Dimensional Vortex said:
That is completely irrelevant to the question. The poster said that you have to kill one of them and he just added in the gun as the weapon. It doesn't matter if you are proficient with a gun or not, the question really falls down to who you would kill. They could both be fighting out in space at one point as an Alien approached you with intent to kill everyone on board, you have to press the button to activate one of two air locks, both will kill the Alien but one air lock is behind Phillip and one behind Daniel, who do you kill?
I really don't understand why so many people have to complicate the scenario with frivolous details.
The problem is that the OP is making you pick a sub-optimal course of action, if it had been kept simple then it would have been a binary choice but by over complicating it he's ruined any chance of actually putting ourselves in that situation.

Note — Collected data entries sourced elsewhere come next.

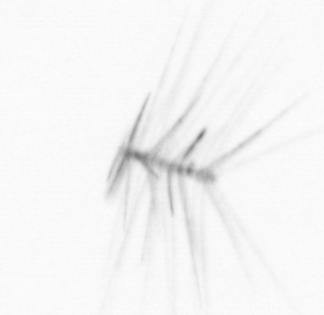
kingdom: Chromista
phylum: Ochrophyta
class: Bacillariophyceae
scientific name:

If he'd have asked which of the two to kill and said one had to die then we'd have picked based on loyalties. But by asking us which to shoot we are faced with other options. With a simple scenario we'd have empathised and projected, but with this more complex scenario it's impossible to ignore the other, more sensible situation. How can I ask myself whether to kill my father or my stapfather if at the back of my mind I'm thinking:
"I don't
have to kill either, this is stupid!"
By artificially preventing us from making the logical choice he's asking us to ignore our gut intuition, our logical process and our life experience. I can't say what I'd actually do because I'm not allowed to do what I'd actually do. Not only is there a situation in which we could win this scenario...but insultingly enough it's
actually the first option most people would think of.
You may as well write a highly realistic lead up to a mugging, setting each detail carefully across a page and then, right at the end, ask "would you leap up the side of the nearest building or summon a dragon?"